-------- Given data
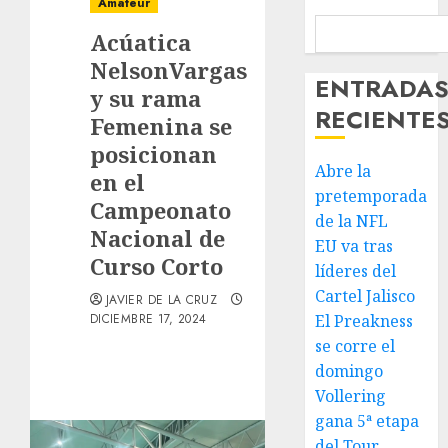
Amateur
Acúatica
NelsonVargas
ENTRADA
y su rama
RECIENTE
Femenina se
posicionan
Abre la
en el
pretemporada
Campeonato
de la NFL
Nacional de
EU va tras
Curso Corto
líderes del
Cartel Jalisco
JAVIER DE LA CRUZ
DICIEMBRE 17, 2024
El Preakness
se corre el
domingo
Vollering
gana 5ª etapa
del Tour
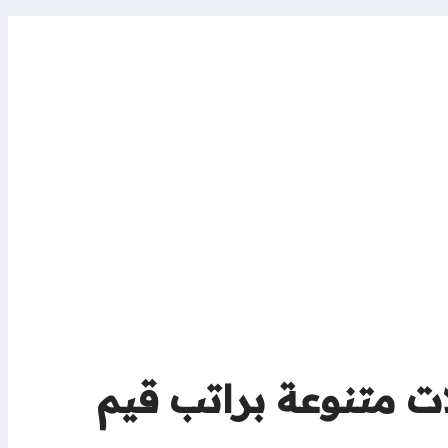
متنوعة براتب قيم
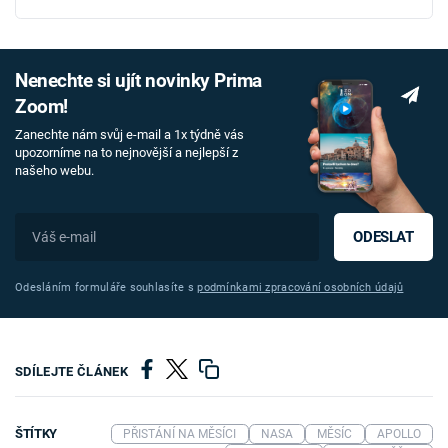
Nenechte si ujít novinky Prima
Zoom!
Zanechte nám svůj e-mail a 1x týdně vás
upozorníme na to nejnovější a nejlepší z
našeho webu.
ODESLAT
Odesláním formuláře souhlasíte s
podmínkami zpracování osobních údajů
SDÍLEJTE ČLÁNEK
ŠTÍTKY
PŘISTÁNÍ NA MĚSÍCI
NASA
MĚSÍC
APOLLO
----------------
**What you are asked to do**
Output every line of text in the material above as a Markdown table with the columns Row and Line, numbering the rows in order. Skip blank lines and leave the pictures out.

**Solution to the exercise**
| Row | Line |
|---|---|
| 1 | Amateur |
| 2 | Acúatica |
| 3 | NelsonVargas |
| 4 | ENTRADA |
| 5 | y su rama |
| 6 | RECIENTE |
| 7 | Femenina se |
| 8 | posicionan |
| 9 | Abre la |
| 10 | en el |
| 11 | pretemporada |
| 12 | Campeonato |
| 13 | de la NFL |
| 14 | Nacional de |
| 15 | EU va tras |
| 16 | Curso Corto |
| 17 | líderes del |
| 18 | Cartel Jalisco |
| 19 | JAVIER DE LA CRUZ |
| 20 | DICIEMBRE 17, 2024 |
| 21 | El Preakness |
| 22 | se corre el |
| 23 | domingo |
| 24 | Vollering |
| 25 | gana 5ª etapa |
| 26 | del Tour |
| 27 | متنوعة براتب قيم |
| 28 | Nenechte si ujít novinky Prima |
| 29 | Zoom! |
| 30 | Zanechte nám svůj e-mail a 1x týdně vás |
| 31 | upozorníme na to nejnovější a nejlepší z |
| 32 | našeho webu. |
| 33 | ODESLAT |
| 34 | Odesláním formuláře souhlasíte s |
| 35 | podmínkami zpracování osobních údajů |
| 36 | SDÍLEJTE ČLÁNEK |
| 37 | ŠTÍTKY |
| 38 | PŘISTÁNÍ NA MĚSÍCI |
| 39 | NASA |
| 40 | MĚSÍC |
| 41 | APOLLO |